▶ _What to do_
Pick out each line in the data below that contains the word "values" and copy those lines in full.

Segment Start: Study material

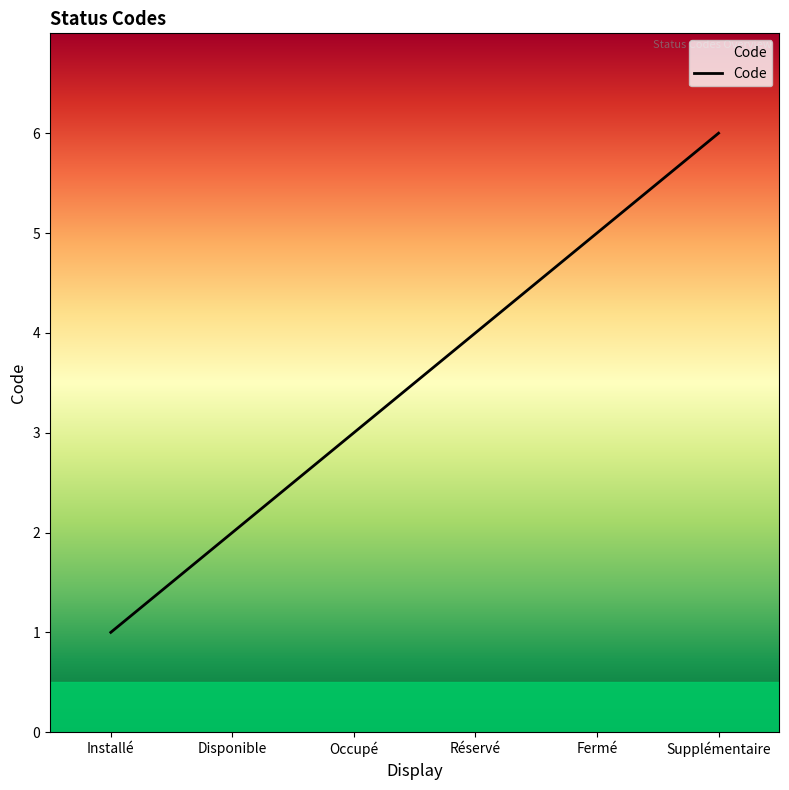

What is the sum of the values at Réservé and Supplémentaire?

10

Segment End: Study material
Segment Start: Study material

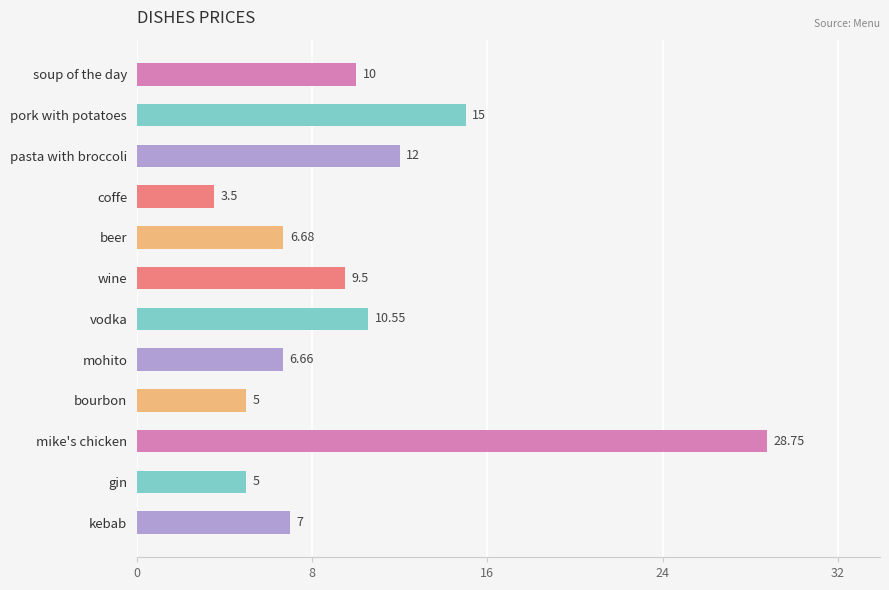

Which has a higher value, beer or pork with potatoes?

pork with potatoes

Segment End: Study material
Segment Start: Study material

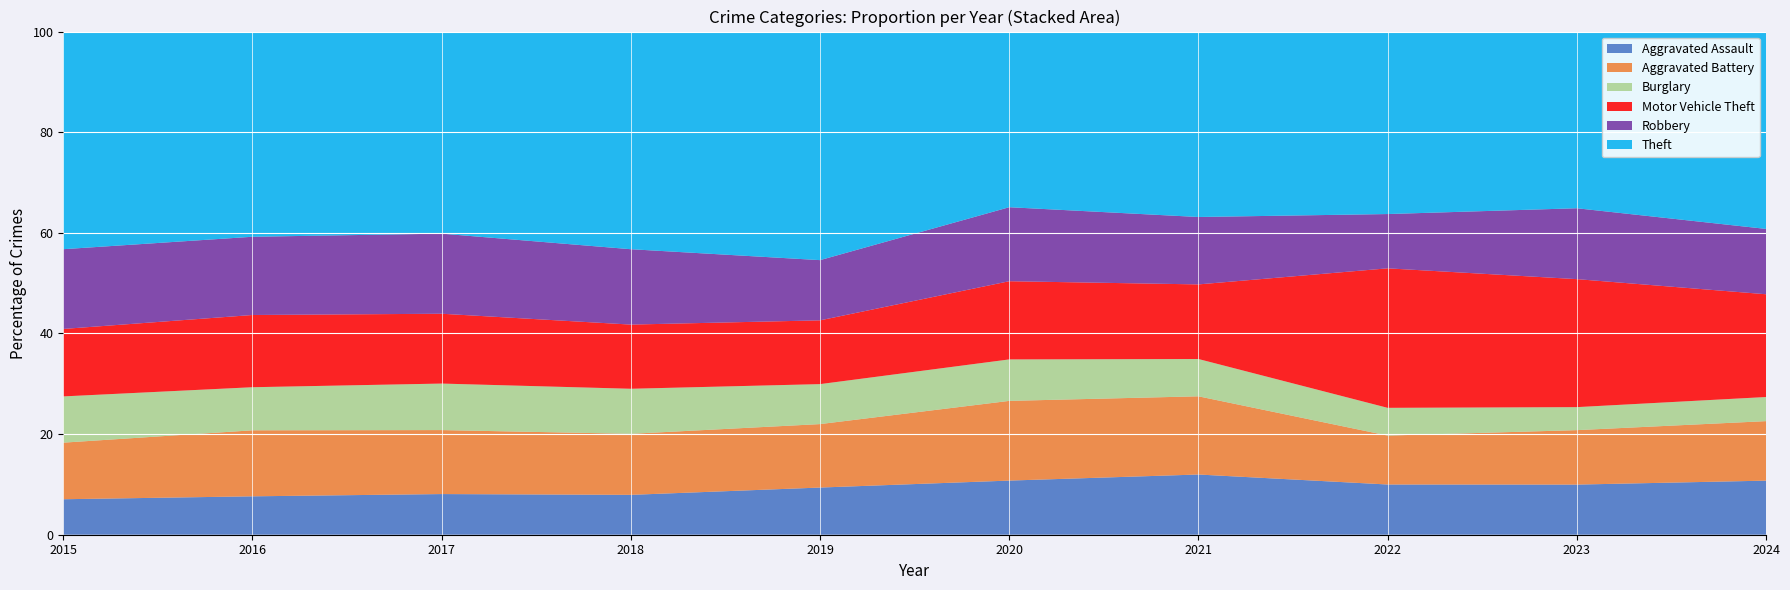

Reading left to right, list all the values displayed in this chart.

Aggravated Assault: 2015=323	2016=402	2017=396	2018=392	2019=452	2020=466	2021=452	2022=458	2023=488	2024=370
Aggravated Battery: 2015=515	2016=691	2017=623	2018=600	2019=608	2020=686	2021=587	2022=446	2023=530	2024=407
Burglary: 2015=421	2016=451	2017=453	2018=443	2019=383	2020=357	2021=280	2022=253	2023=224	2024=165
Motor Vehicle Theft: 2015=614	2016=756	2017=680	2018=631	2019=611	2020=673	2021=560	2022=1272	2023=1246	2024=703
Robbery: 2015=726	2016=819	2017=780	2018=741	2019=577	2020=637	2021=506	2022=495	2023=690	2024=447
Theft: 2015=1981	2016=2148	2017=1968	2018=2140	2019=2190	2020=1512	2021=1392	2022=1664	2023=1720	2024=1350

Segment End: Study material

▶ _Solution to this problem_
What is the sum of the values at Réservé and Supplémentaire?
Reading left to right, list all the values displayed in this chart.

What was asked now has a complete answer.